Work instruction:
The reply should contain every entry exactly as given, with no pictures in it.

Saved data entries
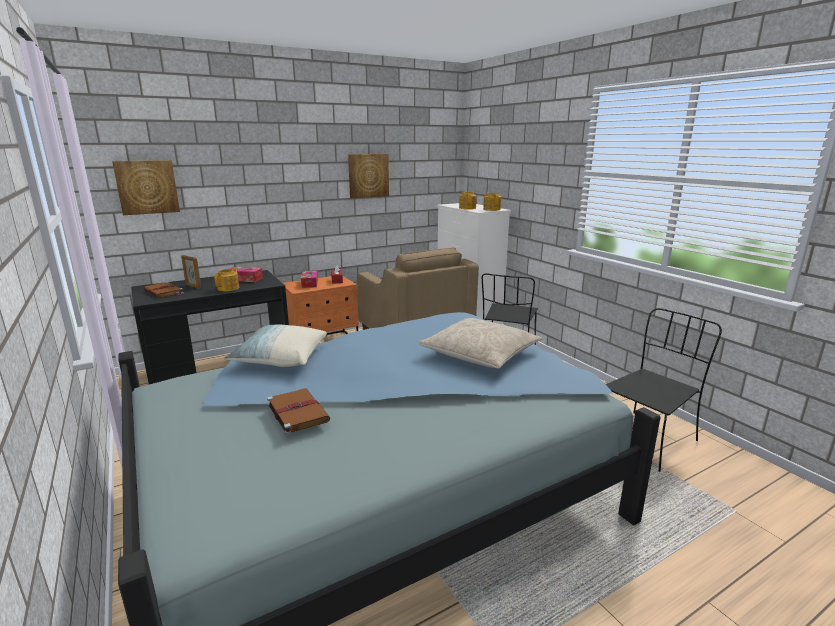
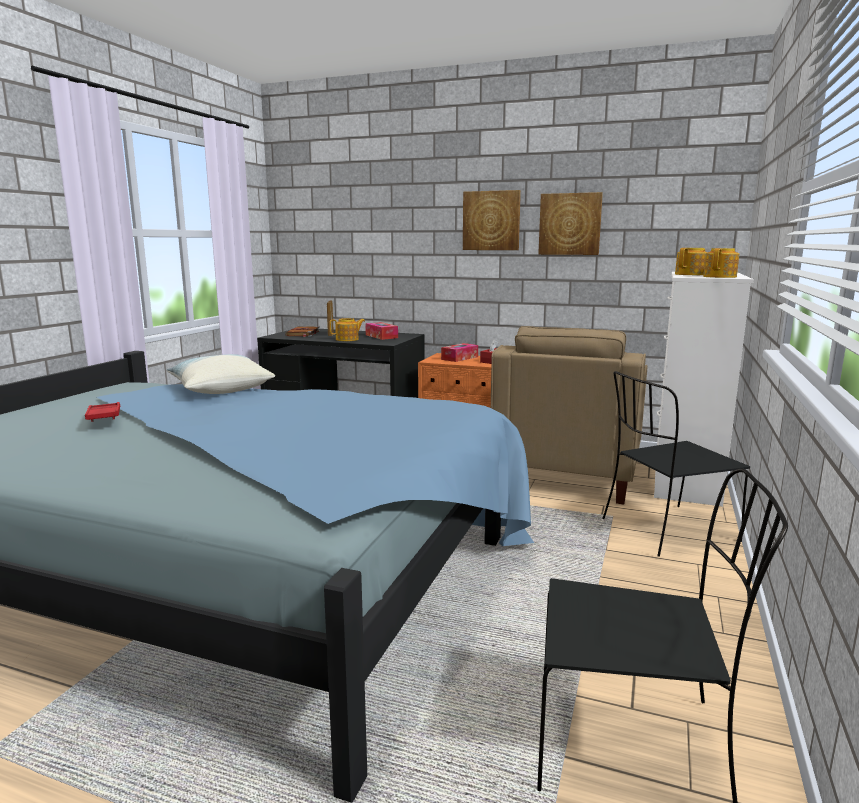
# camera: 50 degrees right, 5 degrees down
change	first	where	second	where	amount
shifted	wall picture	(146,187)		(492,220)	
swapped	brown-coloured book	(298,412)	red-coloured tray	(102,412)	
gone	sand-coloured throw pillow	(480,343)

Response below:
# camera: 50 degrees right, 5 degrees down
change	first	where	second	where	amount
shifted	wall picture	(146,187)		(492,220)	
swapped	brown-coloured book	(298,412)	red-coloured tray	(102,412)	
gone	sand-coloured throw pillow	(480,343)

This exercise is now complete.